Baca Juga: Jangan Hanya Ubah Status Guru PPPK, DPR Tegaskan Pemerintah juga Harus Pertimbangkan Afirmasi Guru
Kabar tersebut disampaikan oleh anggota Komisi X DPR RI, Abdul Fikri Faqih dalam keterangan persnya.
"Sejak awal pemerintah dengan DPR, dalam hal ini Komisi X, sepakat bahwa guru PPPK paruh waktu diangkat menjadi penuh waktu itu tidak ada tes. Dan insyaallah clear, 230.000 orang sudah akan dibiayai penuh oleh APBN TA 2027," kata Fikri, dikutip Sabtu, 19 September 2026.
Politisi Fraksi Partai Keadilan Sejahtera (PKS) ini menjelaskan, kebijakan tersebut merupakan gerbang awal untuk menyelesaikan karut-marut status tenaga pendidik.
"Ini baru menyelesaikan status guru di satuan pendidikan yang menurut PP Nomor 48 Tahun 2005 sudah tidak boleh ada, sampai terbit UU Nomor 5 Tahun 2014 tentang ASN. Tentu ini adalah langkah memperjelas status yang diikuti dengan kesejahteraan," ungkapnya.
Meski demikian, Fikri menekankan bahwa pengangkatan ratusan ribu guru honorer menjadi ASN ini tidak otomatis menyelesaikan masalah ketimpangan penyebaran guru di berbagai daerah.
"Penyebaran guru adalah bab lain.
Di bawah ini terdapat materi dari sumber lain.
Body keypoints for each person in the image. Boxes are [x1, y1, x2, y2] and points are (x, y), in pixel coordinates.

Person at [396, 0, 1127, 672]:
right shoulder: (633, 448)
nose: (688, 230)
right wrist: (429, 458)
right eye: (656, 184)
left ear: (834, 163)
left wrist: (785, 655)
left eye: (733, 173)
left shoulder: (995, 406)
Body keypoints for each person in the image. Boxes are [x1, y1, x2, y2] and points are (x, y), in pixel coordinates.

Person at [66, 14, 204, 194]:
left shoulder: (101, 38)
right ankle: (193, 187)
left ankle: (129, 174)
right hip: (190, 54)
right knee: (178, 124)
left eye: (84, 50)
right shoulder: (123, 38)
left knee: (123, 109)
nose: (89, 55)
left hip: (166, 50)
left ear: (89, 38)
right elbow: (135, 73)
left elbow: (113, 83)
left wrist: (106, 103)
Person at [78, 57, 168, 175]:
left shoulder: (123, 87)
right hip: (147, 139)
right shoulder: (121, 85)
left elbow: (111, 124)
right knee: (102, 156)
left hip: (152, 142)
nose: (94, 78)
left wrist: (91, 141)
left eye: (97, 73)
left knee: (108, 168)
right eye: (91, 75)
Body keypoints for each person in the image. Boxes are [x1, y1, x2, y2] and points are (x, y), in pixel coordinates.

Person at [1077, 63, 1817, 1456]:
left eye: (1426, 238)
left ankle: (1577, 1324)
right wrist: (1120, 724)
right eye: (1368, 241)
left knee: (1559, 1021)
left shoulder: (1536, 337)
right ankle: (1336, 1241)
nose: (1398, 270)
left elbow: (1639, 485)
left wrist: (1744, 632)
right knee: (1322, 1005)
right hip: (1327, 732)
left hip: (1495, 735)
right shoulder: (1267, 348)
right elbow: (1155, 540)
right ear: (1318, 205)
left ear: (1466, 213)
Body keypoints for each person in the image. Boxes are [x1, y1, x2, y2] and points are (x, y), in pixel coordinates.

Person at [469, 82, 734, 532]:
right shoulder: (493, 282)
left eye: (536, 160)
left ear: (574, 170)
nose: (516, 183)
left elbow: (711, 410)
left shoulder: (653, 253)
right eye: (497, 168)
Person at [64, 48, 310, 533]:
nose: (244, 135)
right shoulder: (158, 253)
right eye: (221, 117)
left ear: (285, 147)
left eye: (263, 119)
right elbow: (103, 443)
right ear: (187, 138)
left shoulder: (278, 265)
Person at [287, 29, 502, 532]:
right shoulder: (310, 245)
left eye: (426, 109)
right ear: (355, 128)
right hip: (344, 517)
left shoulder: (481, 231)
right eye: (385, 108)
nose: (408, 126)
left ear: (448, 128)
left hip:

Ini baru mengubah status guru eksisting (yang sudah ada) menjadi jelas. Tentang distribusi apakah sudah merata atau belum, tentu harus ada langkah berikutnya,"tambahnya.
Ia mengingatkan bahwa kejelasan status ASN harus segera diikuti dengan upaya konkret dalam meningkatkan kualitas guru dan mutu pendidikan di Indonesia.
Oleh karena itu, Fikri mendesak pemerintah agar tidak berhenti pada urusan rekrutmen semata.